# How to specify W,L of resistor

Hello @Matthias ,
I trying to understand How does Klayout specify W, L of resistor in this case, Can you explain?

``````r_body = polygons(32, 0)
r_connector = polygons(31,0)
pin = labels(131,0)
connect(r_connector,pin)
extract_devices(resistor("Res",1),{ "R" => r_body,"C" => r_connector })
``````

result:

circuit resistor ();
device Res \$1 (A=B,B=A) (R=1.02877697842,L=0.143,W=0.139,A=0.010472,P=0.564);
end;

Thank you,
dai

• Hello @dai,

So the blue patched are your terminals? That is kind of strange - usually they are connected on opposite sides.

The computation is L and W assumes a rectangular geometry with two ends being entirely assigned to "contact". The computation follows this scheme:

• Take all edges forming the resistor body
• Extract all edges that make the contacts (-> w_edges)
• Subtract w_edges from all edges taking the rest (-> l_edges)

W is then computed as "total_length(w_edges) / 2" and L is computed as "total_length(l_edges) / 2".

In your case this leads to W being the average of the lengths of the blue stripes and L the average of basically nothing and the long path at the top and right side.

Matthias

• Hello @Matthias
Yes, it is terminals.
i trying extract resistor of polygon shape(L,T.. shape), i split polygons to squares and each square is a resistor so it form resistor like that. Here is a example.

Thank you so much.
dai

• I see - I guess my approximation is kind of crude for this application, but basically W and L should should give some average path length and width. Approximately.

Matthias

• Hi @Matthias
BTW
Have any function help to calculate resistance from node 5 to node 6 in this picture?. I can not use netlist.simplify Because it combine all resistor to one. I trying to flag where is high resistor compare others.

Thank you so much!
dai

• It looks like an over-elaborate version of the old school
"counting squares and corners" approach. For a fully
ortho resistor, seems like you could collect rectangles
(w/ orientation relative to current-flow axis, for squares
calculation apiece) and corners (treated as half-square)
pretty straightforwardly?

Now the contact cartoon makes zero sense, there's a
trivial gap where resistance will be way low irrespective
of bulk sheet resistance and further-out geometry. It
also does not match the latest "squares" figure, in the
contact-location aspect.

• @dick_freebird Looks to me like the approach is to subdivide into pieces with a fixed dimension. So the small portion is a left-over part ...

Matthias

• Thank you, @dick_freebird and @Matthias
I think i have to subdivide net into pieces because my net is complex and layout guys just want to show resistance between two specified points that they can select.

dai

• Design resistors are (almost) always simple rectangles with terminals located on the opposite sides, corner to corner. Then you get a simple resistance formula: R=W/L*rsh.

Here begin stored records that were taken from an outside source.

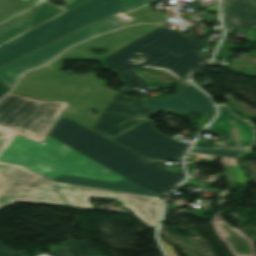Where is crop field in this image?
I'll list each match as a JSON object with an SVG mask.
<instances>
[{
  "mask_svg": "<svg viewBox=\"0 0 256 256\" xmlns=\"http://www.w3.org/2000/svg\"><path fill=\"white\" fill-rule=\"evenodd\" d=\"M49 136L136 184L166 195L183 177L61 116Z\"/></svg>",
  "mask_w": 256,
  "mask_h": 256,
  "instance_id": "crop-field-1",
  "label": "crop field"
},
{
  "mask_svg": "<svg viewBox=\"0 0 256 256\" xmlns=\"http://www.w3.org/2000/svg\"><path fill=\"white\" fill-rule=\"evenodd\" d=\"M200 44L184 34L166 28H158L123 49L102 59L110 69L120 71L125 77V85L135 90L148 85L131 69L150 66L170 70L180 81L202 67L208 58L195 50L207 45ZM135 53L143 54L137 62L128 61Z\"/></svg>",
  "mask_w": 256,
  "mask_h": 256,
  "instance_id": "crop-field-2",
  "label": "crop field"
},
{
  "mask_svg": "<svg viewBox=\"0 0 256 256\" xmlns=\"http://www.w3.org/2000/svg\"><path fill=\"white\" fill-rule=\"evenodd\" d=\"M97 74H71L47 66L26 73L13 91L37 99L72 101L64 116L91 129L114 96ZM105 89L108 90L105 92ZM97 110L90 115L87 109Z\"/></svg>",
  "mask_w": 256,
  "mask_h": 256,
  "instance_id": "crop-field-3",
  "label": "crop field"
},
{
  "mask_svg": "<svg viewBox=\"0 0 256 256\" xmlns=\"http://www.w3.org/2000/svg\"><path fill=\"white\" fill-rule=\"evenodd\" d=\"M45 145L16 135L0 161L23 165L43 176L61 174L117 182L124 179L67 145L47 136Z\"/></svg>",
  "mask_w": 256,
  "mask_h": 256,
  "instance_id": "crop-field-4",
  "label": "crop field"
},
{
  "mask_svg": "<svg viewBox=\"0 0 256 256\" xmlns=\"http://www.w3.org/2000/svg\"><path fill=\"white\" fill-rule=\"evenodd\" d=\"M88 196L156 206L162 199L62 184L46 177L0 184V208L15 201L91 208Z\"/></svg>",
  "mask_w": 256,
  "mask_h": 256,
  "instance_id": "crop-field-5",
  "label": "crop field"
},
{
  "mask_svg": "<svg viewBox=\"0 0 256 256\" xmlns=\"http://www.w3.org/2000/svg\"><path fill=\"white\" fill-rule=\"evenodd\" d=\"M120 6L121 0H89L1 46L0 65L118 11Z\"/></svg>",
  "mask_w": 256,
  "mask_h": 256,
  "instance_id": "crop-field-6",
  "label": "crop field"
},
{
  "mask_svg": "<svg viewBox=\"0 0 256 256\" xmlns=\"http://www.w3.org/2000/svg\"><path fill=\"white\" fill-rule=\"evenodd\" d=\"M68 102L39 101L13 91L0 100V128L43 141Z\"/></svg>",
  "mask_w": 256,
  "mask_h": 256,
  "instance_id": "crop-field-7",
  "label": "crop field"
},
{
  "mask_svg": "<svg viewBox=\"0 0 256 256\" xmlns=\"http://www.w3.org/2000/svg\"><path fill=\"white\" fill-rule=\"evenodd\" d=\"M156 0H122L120 11L70 35L45 48H42L20 60H17L0 69V78L10 88L14 86L22 72L37 68L57 56L65 48L85 40L98 33L120 28L129 24L135 18L126 13L140 8Z\"/></svg>",
  "mask_w": 256,
  "mask_h": 256,
  "instance_id": "crop-field-8",
  "label": "crop field"
},
{
  "mask_svg": "<svg viewBox=\"0 0 256 256\" xmlns=\"http://www.w3.org/2000/svg\"><path fill=\"white\" fill-rule=\"evenodd\" d=\"M119 89L91 129L109 139L154 115L138 98L123 95L130 91L125 86Z\"/></svg>",
  "mask_w": 256,
  "mask_h": 256,
  "instance_id": "crop-field-9",
  "label": "crop field"
},
{
  "mask_svg": "<svg viewBox=\"0 0 256 256\" xmlns=\"http://www.w3.org/2000/svg\"><path fill=\"white\" fill-rule=\"evenodd\" d=\"M143 156L180 160L190 143L175 141L157 133L149 120L113 139Z\"/></svg>",
  "mask_w": 256,
  "mask_h": 256,
  "instance_id": "crop-field-10",
  "label": "crop field"
},
{
  "mask_svg": "<svg viewBox=\"0 0 256 256\" xmlns=\"http://www.w3.org/2000/svg\"><path fill=\"white\" fill-rule=\"evenodd\" d=\"M217 105L219 108L217 119L204 130L218 134L219 142H202L203 136H199L193 147L251 148L255 144L254 124L232 114L229 107L223 104Z\"/></svg>",
  "mask_w": 256,
  "mask_h": 256,
  "instance_id": "crop-field-11",
  "label": "crop field"
},
{
  "mask_svg": "<svg viewBox=\"0 0 256 256\" xmlns=\"http://www.w3.org/2000/svg\"><path fill=\"white\" fill-rule=\"evenodd\" d=\"M160 25H134L126 28H122L118 31L111 32L105 35L97 36L85 43L76 45L66 50L49 66L55 69L62 68L61 61L59 59H91L100 60L111 53L123 48L124 46L132 43L133 41L141 38L152 30L156 29ZM90 47L106 48L109 52L102 55H96L88 51Z\"/></svg>",
  "mask_w": 256,
  "mask_h": 256,
  "instance_id": "crop-field-12",
  "label": "crop field"
},
{
  "mask_svg": "<svg viewBox=\"0 0 256 256\" xmlns=\"http://www.w3.org/2000/svg\"><path fill=\"white\" fill-rule=\"evenodd\" d=\"M64 6L45 1L0 24V46L87 0H65Z\"/></svg>",
  "mask_w": 256,
  "mask_h": 256,
  "instance_id": "crop-field-13",
  "label": "crop field"
},
{
  "mask_svg": "<svg viewBox=\"0 0 256 256\" xmlns=\"http://www.w3.org/2000/svg\"><path fill=\"white\" fill-rule=\"evenodd\" d=\"M152 110L198 111L213 115L214 109L208 99L189 82L177 87V95L142 100Z\"/></svg>",
  "mask_w": 256,
  "mask_h": 256,
  "instance_id": "crop-field-14",
  "label": "crop field"
},
{
  "mask_svg": "<svg viewBox=\"0 0 256 256\" xmlns=\"http://www.w3.org/2000/svg\"><path fill=\"white\" fill-rule=\"evenodd\" d=\"M227 31L256 26V0H221Z\"/></svg>",
  "mask_w": 256,
  "mask_h": 256,
  "instance_id": "crop-field-15",
  "label": "crop field"
},
{
  "mask_svg": "<svg viewBox=\"0 0 256 256\" xmlns=\"http://www.w3.org/2000/svg\"><path fill=\"white\" fill-rule=\"evenodd\" d=\"M211 224L217 236L227 245L233 256H256L253 241L236 228L225 223L221 215L213 214Z\"/></svg>",
  "mask_w": 256,
  "mask_h": 256,
  "instance_id": "crop-field-16",
  "label": "crop field"
},
{
  "mask_svg": "<svg viewBox=\"0 0 256 256\" xmlns=\"http://www.w3.org/2000/svg\"><path fill=\"white\" fill-rule=\"evenodd\" d=\"M52 179L58 182L68 183V184L82 185V186L115 190V191L128 192V193L141 194V195H148V196H154V197L159 196V194L152 192L146 188L139 187L138 185L126 179L119 181L117 183L86 179V178H80V177H73V176H67V175H61Z\"/></svg>",
  "mask_w": 256,
  "mask_h": 256,
  "instance_id": "crop-field-17",
  "label": "crop field"
},
{
  "mask_svg": "<svg viewBox=\"0 0 256 256\" xmlns=\"http://www.w3.org/2000/svg\"><path fill=\"white\" fill-rule=\"evenodd\" d=\"M15 134L0 130V154L14 138ZM41 177L23 166L0 162V182Z\"/></svg>",
  "mask_w": 256,
  "mask_h": 256,
  "instance_id": "crop-field-18",
  "label": "crop field"
},
{
  "mask_svg": "<svg viewBox=\"0 0 256 256\" xmlns=\"http://www.w3.org/2000/svg\"><path fill=\"white\" fill-rule=\"evenodd\" d=\"M62 248L49 250L53 256H98L97 252L88 242L83 241H63Z\"/></svg>",
  "mask_w": 256,
  "mask_h": 256,
  "instance_id": "crop-field-19",
  "label": "crop field"
},
{
  "mask_svg": "<svg viewBox=\"0 0 256 256\" xmlns=\"http://www.w3.org/2000/svg\"><path fill=\"white\" fill-rule=\"evenodd\" d=\"M42 0H0V21Z\"/></svg>",
  "mask_w": 256,
  "mask_h": 256,
  "instance_id": "crop-field-20",
  "label": "crop field"
},
{
  "mask_svg": "<svg viewBox=\"0 0 256 256\" xmlns=\"http://www.w3.org/2000/svg\"><path fill=\"white\" fill-rule=\"evenodd\" d=\"M122 206L131 208V210H133L136 215L147 224L155 226L158 218L159 207L127 202H123Z\"/></svg>",
  "mask_w": 256,
  "mask_h": 256,
  "instance_id": "crop-field-21",
  "label": "crop field"
},
{
  "mask_svg": "<svg viewBox=\"0 0 256 256\" xmlns=\"http://www.w3.org/2000/svg\"><path fill=\"white\" fill-rule=\"evenodd\" d=\"M128 15L137 18V22L164 23L166 20L163 14L153 12L148 5L130 12Z\"/></svg>",
  "mask_w": 256,
  "mask_h": 256,
  "instance_id": "crop-field-22",
  "label": "crop field"
},
{
  "mask_svg": "<svg viewBox=\"0 0 256 256\" xmlns=\"http://www.w3.org/2000/svg\"><path fill=\"white\" fill-rule=\"evenodd\" d=\"M191 152L202 153V154H211V155H220V156H229L238 158L240 155L250 151V150H233V149H191Z\"/></svg>",
  "mask_w": 256,
  "mask_h": 256,
  "instance_id": "crop-field-23",
  "label": "crop field"
},
{
  "mask_svg": "<svg viewBox=\"0 0 256 256\" xmlns=\"http://www.w3.org/2000/svg\"><path fill=\"white\" fill-rule=\"evenodd\" d=\"M0 256H29L24 251L8 249L0 242Z\"/></svg>",
  "mask_w": 256,
  "mask_h": 256,
  "instance_id": "crop-field-24",
  "label": "crop field"
},
{
  "mask_svg": "<svg viewBox=\"0 0 256 256\" xmlns=\"http://www.w3.org/2000/svg\"><path fill=\"white\" fill-rule=\"evenodd\" d=\"M8 88L0 81V97L8 92Z\"/></svg>",
  "mask_w": 256,
  "mask_h": 256,
  "instance_id": "crop-field-25",
  "label": "crop field"
},
{
  "mask_svg": "<svg viewBox=\"0 0 256 256\" xmlns=\"http://www.w3.org/2000/svg\"><path fill=\"white\" fill-rule=\"evenodd\" d=\"M171 73V72H170ZM172 74V73H171ZM173 75V74H172ZM173 76H175V75H173ZM176 77V76H175ZM177 79H178V77H176Z\"/></svg>",
  "mask_w": 256,
  "mask_h": 256,
  "instance_id": "crop-field-26",
  "label": "crop field"
}]
</instances>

For complex (non-1D) layouts like this, you need to mesh your area, apply proper boundary conditions, simulate, integrate the current along your ports / boundary, divide voltage by current, to get the resistance.

You can either spend some time doing that, or use a free field solver, or buy a commercial tool.
It's a tradeoff between your urgency, capabilities, money you are willing to spend on this, and guaranteed speed of getting the results and their quality.